Pour Fabrice Béaur, administrateur de l'Observatoire eurasienne pour la démocratie et les élections, il n'est question ici que des rapports de force chez les oligarques ukrainiens.
"Porochenko est un oligarque… Iatseniouk est le représentant de certains autres oligarques. Vu que la plupart des oligarques sont avec lui, évidement il se sent fort. Il peut tenir ce langage parce qu'il a gagné la partie au moins pour six mois. On ne peut pas renouveler cette motion de censure pour l'instant. Selon moi, l'appel à la démission d'Iatseniouk fait par Porochenko n'est pas sincère. C'est juste une relation de rapports de force entre oligarques qui se déchirent, se battent, s'allient entre eux pour s'accaparer d'une telle ou telle partie de l'économie qui n'a pas encore été privatisée".
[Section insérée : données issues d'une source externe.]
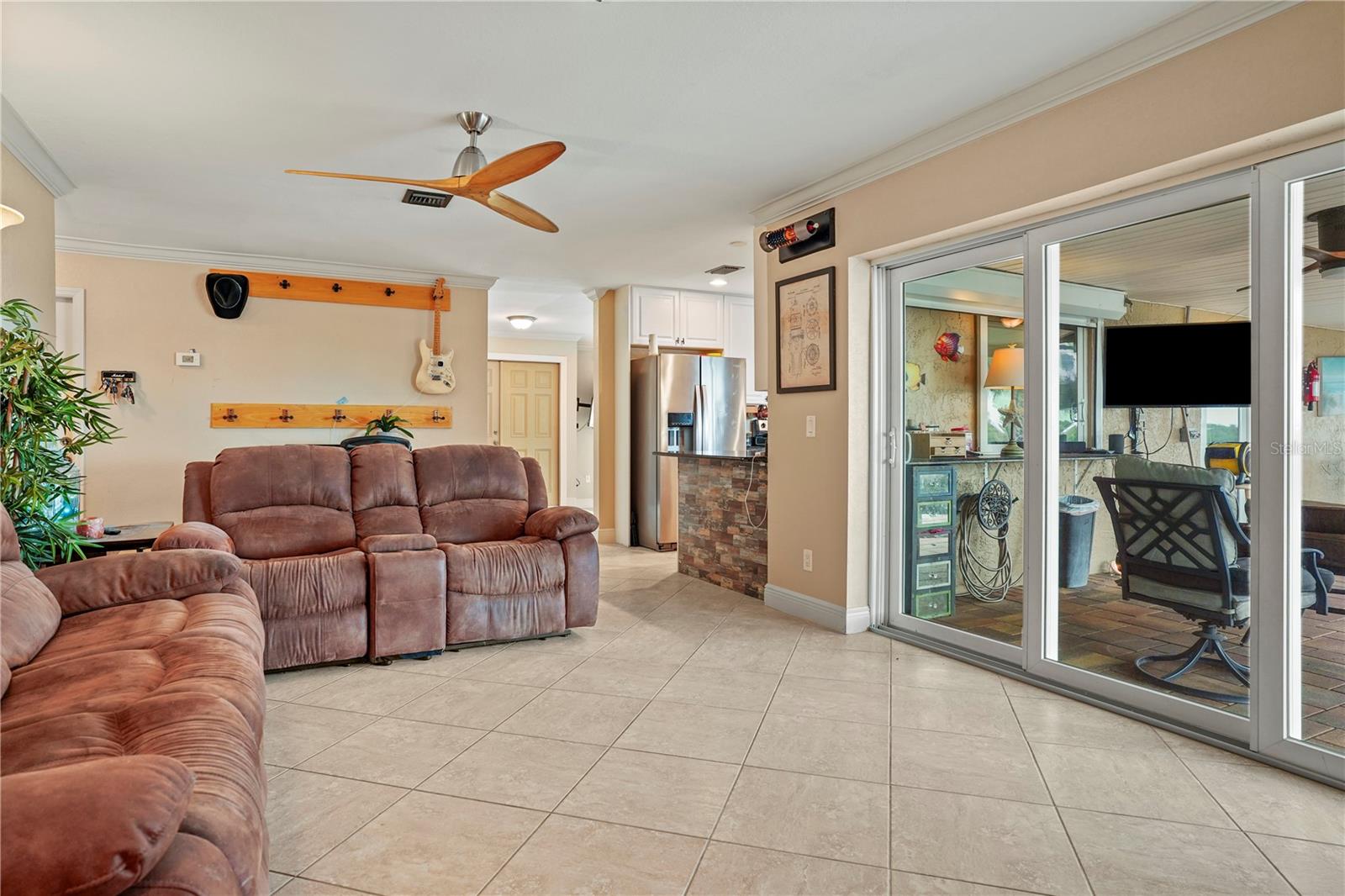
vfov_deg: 61.9
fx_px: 747
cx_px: 672
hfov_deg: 84.0
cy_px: 448
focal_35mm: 20
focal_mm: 20
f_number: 5.6
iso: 400
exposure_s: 1/2
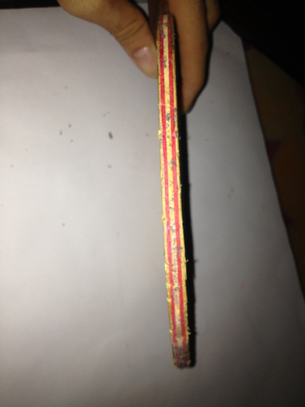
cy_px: 204
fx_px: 411
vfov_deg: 52.6
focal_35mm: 35
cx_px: 152
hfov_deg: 40.7
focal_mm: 4.28
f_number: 2.4
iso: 50
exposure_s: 1/60
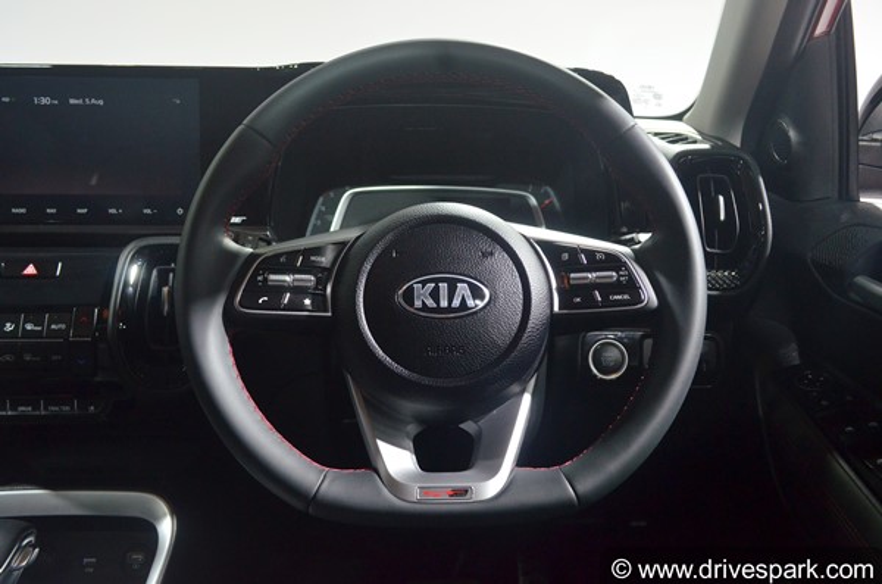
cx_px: 441
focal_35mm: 33
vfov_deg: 39.8
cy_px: 292
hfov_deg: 57.3
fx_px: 807
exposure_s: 1/800
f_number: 5
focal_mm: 22
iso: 1600
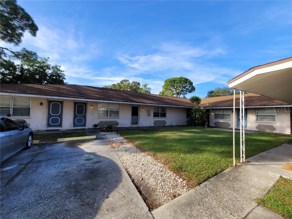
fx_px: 110
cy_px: 110
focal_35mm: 13
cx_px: 146
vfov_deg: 89.9
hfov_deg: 106.2
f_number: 2.2
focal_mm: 2.2
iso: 50
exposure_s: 1/883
Selon Arseni Iatseniouk, la crise politique actuelle, qui, rappelons-le, a été provoquée en partie par lui-même, est "un pas vers une vie nouvelle". Le premier ministre ukrainien promet de ne pas démissionner et qualifie ceux qui sont partis de la coalition d'irresponsables. Mais selon les sondages, les Ukrainiens ne veulent plus voir ni Iatseniouk ni son gouvernement diriger le pays. Fabrice Béaur revient sur les résultats des derniers sondages.
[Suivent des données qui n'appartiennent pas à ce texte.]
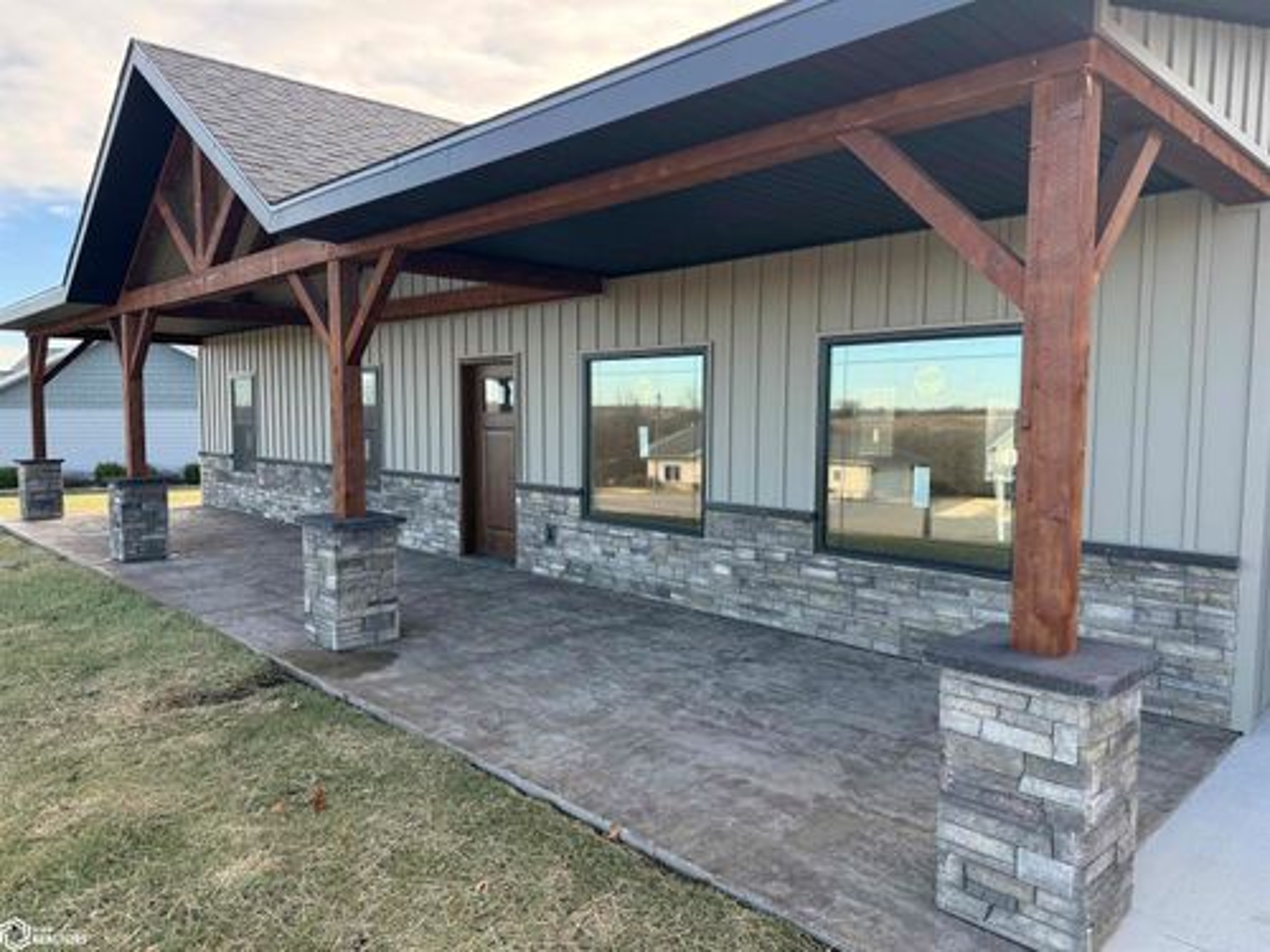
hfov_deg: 71.6
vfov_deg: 56.8
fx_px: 881
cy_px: 476
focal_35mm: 24
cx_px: 635
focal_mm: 6.76
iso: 100
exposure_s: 1/772
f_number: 1.78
"L'équipe gouvernementale actuelle subit des défections sur défections, elle est ultra-impopulaire. Si j'ai bien cru comprendre l'institut de sondage ukrainien, on dit que Iatseniouk a été supporté par 8 pour cent de la population. Donc tous les partis politiques retirent leurs billes du gouvernement actuel".
Il est tout de même étonnant que malgré vents et marées, malgré les cotes de popularité du premier ministre mais aussi du président ukrainiens très basses, ils continuent à être à la barre. En janvier 2016, la popularité de Porochenko a été en baisse de 10 pour cent par rapport au mois de juin 2015. D'ailleurs, il est devenu 7 fois plus riche durant sa présidence.
"Sa cote de popularité est très basse, sa légitimité populaire est très faible. Dans les cas où le pouvoir est très peu légitime parce que le pays est divisé contre lui-même, il y aura toujours un pouvoir illégitime. Ce pouvoir sera entre des mains extérieures, il sera sans l'autonomie d'action. Etant donné la situation intérieure assez schizophrénique de l'Ukraine, tout pouvoir à Kiev sera faible surtout s'il veut se braquer contre la Russie qui est son interlocuteur naturel. Il y a des rapports de force obscurs, non-dits qui expliquent le comportement quelquefois irrationnels de quelques acteurs".